At the time, what I thought was, “JESUS FUCKING CHRIST! I was just happy I’d taken care of that fucking tree, and now look at this shit!”
I didn’t say anything to her. I put my coffee down and grabbed my keys and left the house. I got in my car—the gas-guzzling Dodge with lots of horsepower and AC enough to defeat the Texas heat—and I went for a drive around the most conservative suburbs in the country.
* * *
A few things about trees:
Bradford Pears, it was explained to me by the first arborist (a fat round white man with a Tilly hat and a fat black moustache) are notoriously weak trees. I drove out of my subdivision (those things they plop down in Texas that are labyrinths of six-foot-tall fences, wide sidewalks, mowed lawns, and anthills the size of basketballs sliced in half), and I was reminded how many other houses were tucked beneath the shadows of structurally unsound Bradford Pears.
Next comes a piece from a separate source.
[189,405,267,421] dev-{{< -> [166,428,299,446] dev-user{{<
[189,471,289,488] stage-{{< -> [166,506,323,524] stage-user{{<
Developers plant them because they grow fast and look pretty and sell homes. But if the trees grow for too long, their shit apparently just starts falling on cars and feral stray cats.
Something about a place like Texas is that hardly anything ever looks old. The soil is loose, weak, and few things can take root for a serious length of time. It’s not like the northeast, or even the old growth of the northwest. In the south, the houses and trees are short; the time for which they’re needed even shorter.
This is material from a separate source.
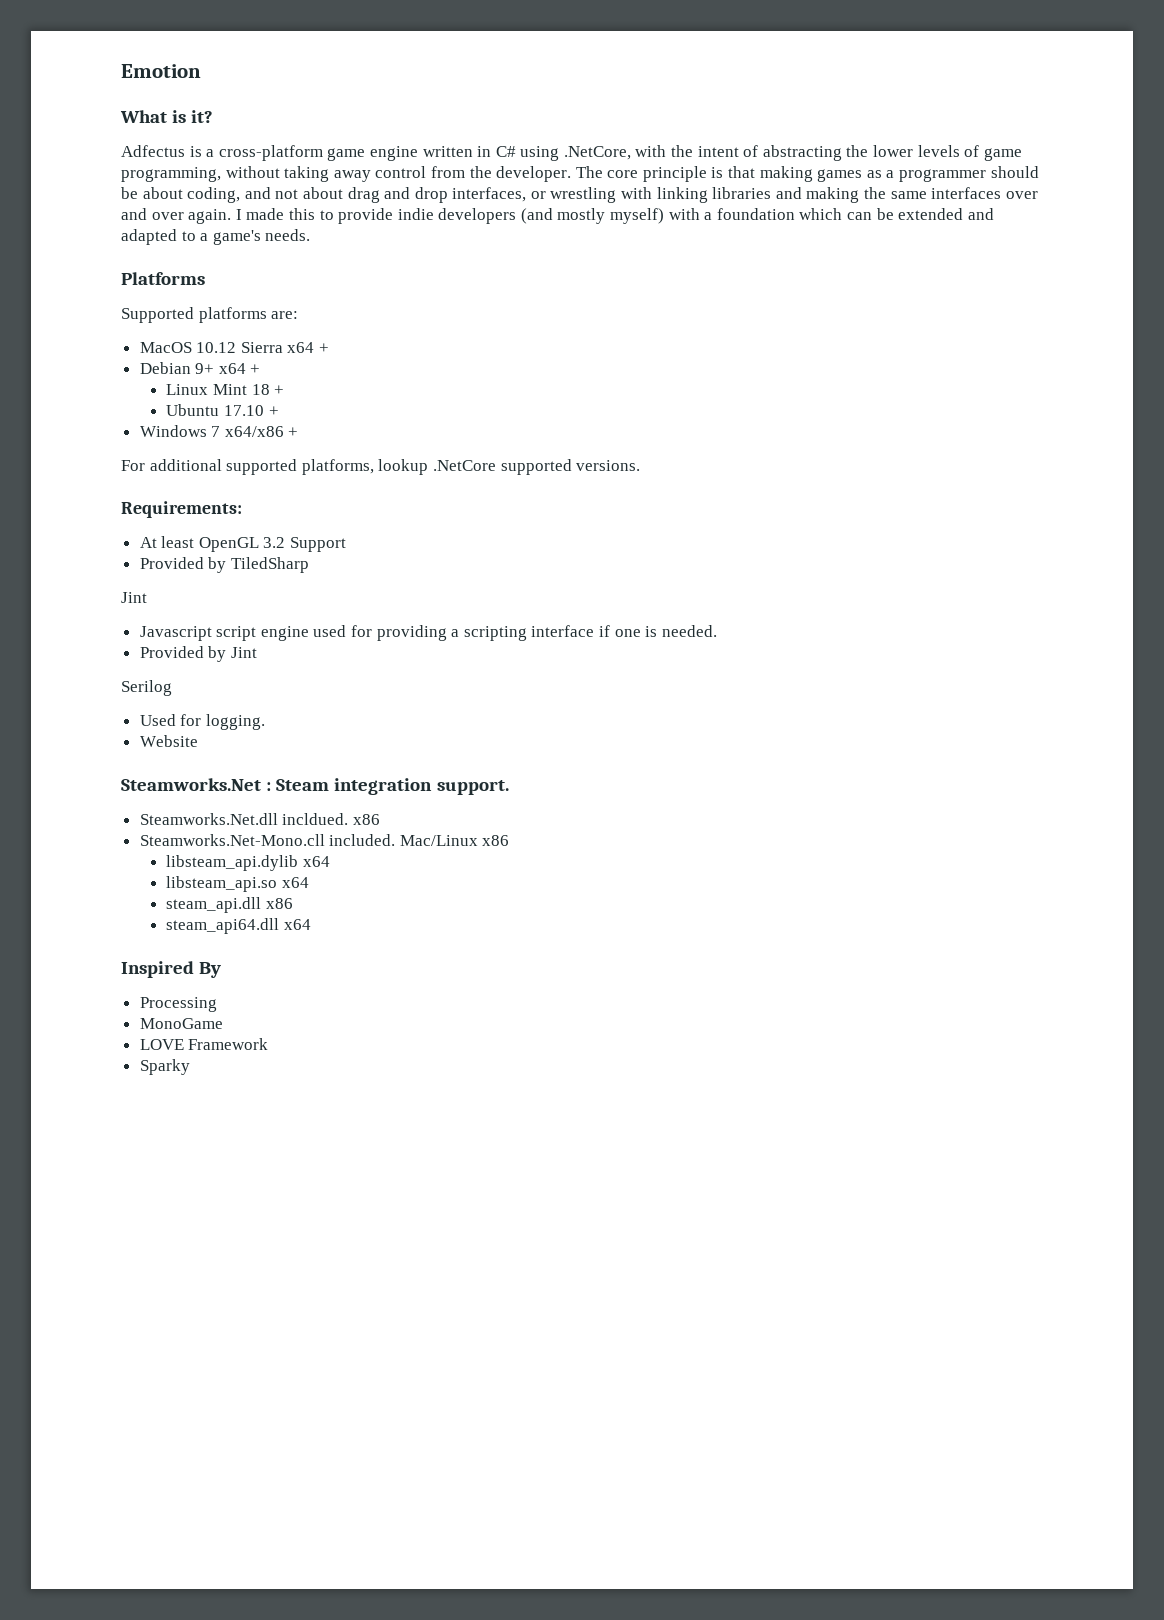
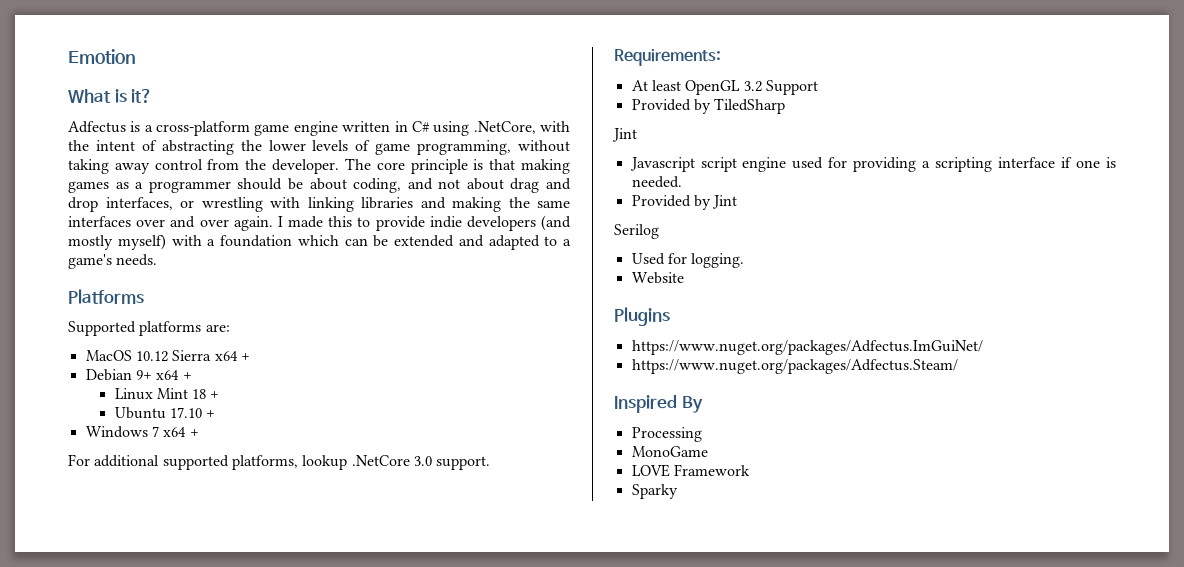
[224,426,284,437] x64/x86 -> [163,427,187,437] x64
[500,459,641,475] supported versions. -> [413,456,491,470] 3.0 support.
[121,778,509,795] [139,813,380,825] [139,834,510,846] [166,855,331,871] [166,876,310,892] [166,897,294,913] [166,918,312,934] Steamworks.Net : Steam integration support. // Steamworks.Net.dll incldued. x86 // Steamworks.Net-Mono.cll included. Mac/Linux x86 // libsteam_api.dylib x64 // libsteam_api.so x64 // steam_api.dll x86 // steam_api64.dll x64 -> [614,307,670,326] [631,340,983,355] [631,359,958,374] Plugins // https://www.nuget.org/packages/Adfectus.ImGuiNet/ // https://www.nuget.org/packages/Adfectus.Steam/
My wife and I had specifically looked for a house with some trees, because they seemed in such short supply. We were from the north, and we both liked trees. We’d written a tree into our wedding vows. We both said we were going to be like a tree with two great branches, growing in our own way, but always held together by a unified trunk.
We’d been sold on our house because of the giant agave cactus in the backyard (or maybe that was me) and the giant shady Bradford Pear in the front yard (definitely both of us).
Suckers, I guess. Suckers like the rest of the idiots in my subdivision.
* * *
I am not a fast driver by nature, especially not in Texas. I resented the hazardous, maniacal, me-first way those fucks drove so much that in protest I became a very good driver. But that morning, it was bright, sunny, and there weren’t a lot of cars out, and I pushed it. I had the needle in the sixties when the posted speed was thirty, ninety when it was sixty. I was flying (for me). I had a CD in the player—Radiohead’s OK Computer—and I turned it up. She called and called. I didn’t answer. I drove and stayed out until the light started to fade.
I don’t believe in God. Lost my faith when I talked too long to some Jehovah’s Witnesses and discovered that really, when pushed (and they can be pushy), I believe faith is lunacy. So I’d put a lot of redirected faith into my marriage; I’d built up its importance. The man who writes goofy metaphors and promises he can’t keep into his wedding vows is a man who is goofy and unrealistic when it comes to his marriage.
These were the things I knew that day, driving under that Texas sun:
My marriage was splitting apart. The road ahead was empty.
You can’t really drive fast enough or angrily enough at such times, but I eventually calmed down and went home. She apologized profusely. She hadn’t meant it; it was all stuff she was “just thinking” about, and she didn’t know if any of it was true. I accepted her apology, because I was the kind of guy who bought a house because the Bradford Pear in the front yard looked nice.
But the Bradford Pear is not a very strong tree, and two months later I moved out. Went back to the northeast without her.